Par un mémoire en défense enregistré le 6 février 2024, la caisse d’allocations familiales du Pas-de-Calais conclut au rejet de la requête au motif que les moyens soulevés par la requérante ne sont pas fondés.
Vu les autres pièces du dossier.
Vu :
— le code de la sécurité sociale ;
— le code de justice administrative.
Les parties ont été régulièrement averties du jour de l’audience.
La magistrate désignée a dispensé la rapporteure publique, sur sa proposition, de prononcer des conclusions à l’audience.
Le rapport de Mme C a été entendu au cours de l’audience publique.
La clôture de l’instruction a été prononcée, en application de l’article R. 772-9 du code de justice administrative, à l’issue de l’audience.
Considérant ce qui suit :
1. Par une décision du 24 juillet 2023, la caisse d’allocations familiales du Pas-de-Calais a accordé à Mme A une remise gracieuse partielle, à hauteur de 50 %, d’un indu de dette de prime d’activité d’un montant initial de 218, 01 euros concernant la période d’août 2021 à octobre 2021. Mme A doit être regardée comme demandant au tribunal d’annuler la décision précitée du 24 juillet 2023 et de lui accorder une remise totale de sa dette.
2. D’une part, aux termes de l’article L 842-3 du Code de la Sécurité Sociale " La prime d’activité est égale à la différence entre : / 1° Un montant forfaitaire dont le niveau varie en fonction de la composition du foyer et du nombre d’enfants à charge, augmenté d’une fraction des revenus professionnels des membres du foyer, et qui peut faire l’objet d’une ou de plusieurs bonifications ; / 2° Les ressources du foyer, qui sont réputées être au moins égales au montant forfaitaire mentionné au 1°. () « et aux termes de l’article R. 842-3 du même code : » Le foyer mentionné au 1° de l’article L. 842-3 est composé : 1° Du bénéficiaire ; / 2° De son conjoint, concubin, ou partenaire lié par un pacte civil de solidarité ; et / 3° Des enfants et personnes à charge remplissant les deux conditions suivantes : / a) Ouvrir droit aux prestations familiales ou avoir moins de vingt-cinq ans et être à la charge effective et permanente du bénéficiaire ou de son conjoint, concubin ou partenaire lié par un pacte civil de solidarité () "

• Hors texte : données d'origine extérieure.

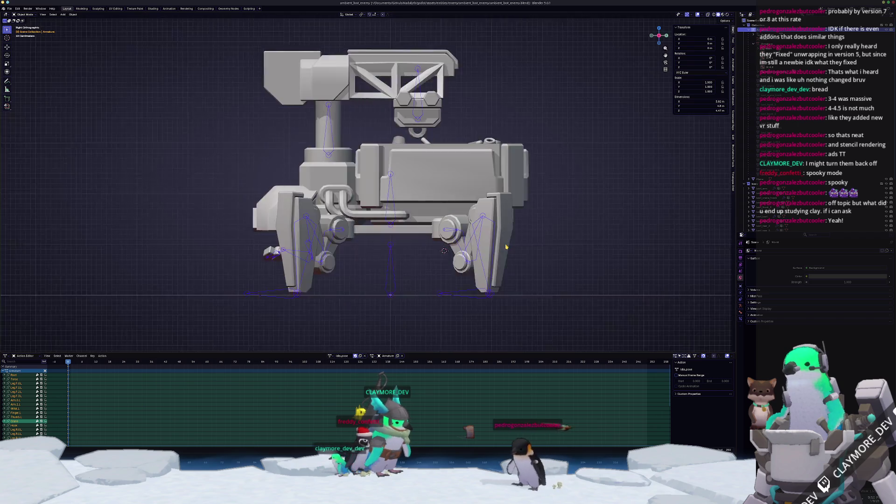
key("KP_1")
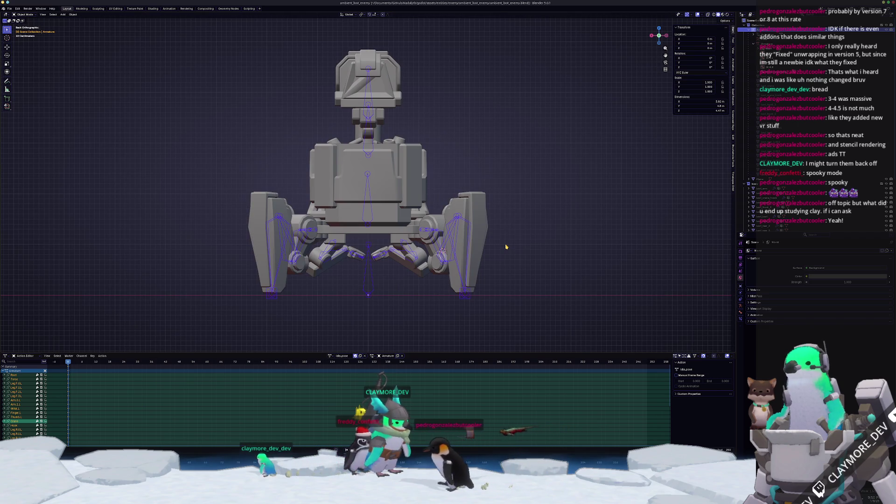
key("ctrl+KP_1")
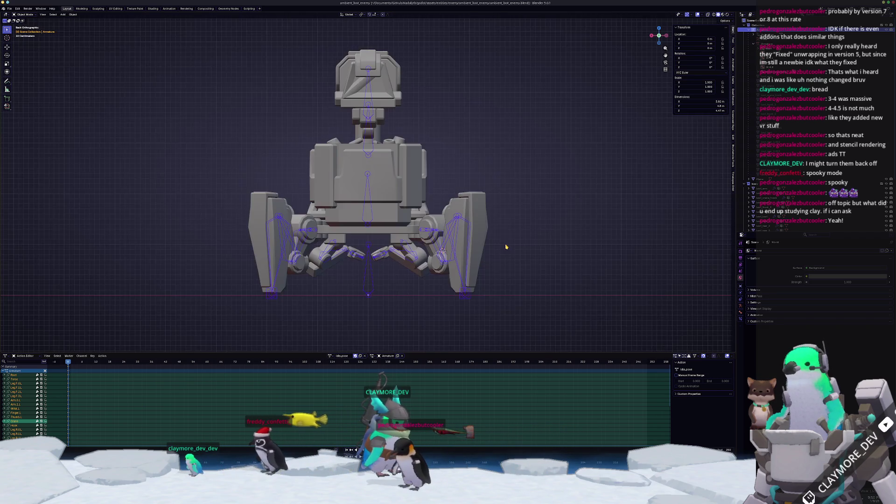
key("KP_1")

3. Aux termes de l’article L. 845-3 du code de la sécurité sociale : « Tout paiement indu de prime d’activité est récupéré par l’organisme chargé de son service. () La créance peut être remise ou réduite par l’organisme mentionné au premier alinéa du présent article, en cas de bonne foi ou de précarité de la situation du débiteur, sauf si cette créance résulte d’une manœuvre frauduleuse ou d’une fausse déclaration ».
4. Lorsqu’il statue sur un recours dirigé contre une décision refusant ou ne faisant que partiellement droit à une demande de remise gracieuse d’un indu de prime d’activité, il appartient au juge administratif d’examiner si une remise gracieuse totale ou partielle est justifiée et de se prononcer lui-même sur la demande en recherchant si, au regard des circonstances de fait dont il est justifié par l’une et l’autre partie à la date de sa propre décision, la situation de précarité du débiteur et sa bonne foi justifient que lui soit accordée une remise ou une réduction supplémentaire.
5. Il résulte de l’instruction que l’indu de prime d’activité mis à la charge de Mme A et notifié le 11 avril 2023 provient de ce que de la requérante n’a pas déclaré le rappel de pension de réversion qu’elle a reçu au titre de la période de mars à juin 2021 dans sa déclaration de ressources trimestrielles, ce qui a été constaté par la caisse d’allocations familiales lors d’un contrôle des ressources. La régularisation du dossier de Mme A a engendré un indu de prime d’activité d’un montant initial de 218, 01 euros. Pour autant, la qualification de fraude n’a pas été retenue. En outre, la caisse d’allocations familiales du Pas-de-Calais ne remet pas en cause la bonne foi de Mme A, alors qu’elle lui a accordé le 24 juillet 2023 une remise partielle de sa dette à hauteur de 50%. C’est donc au seul regard de la situation de précarité financière de Mme A que doit être examinée sa demande de remise gracieuse.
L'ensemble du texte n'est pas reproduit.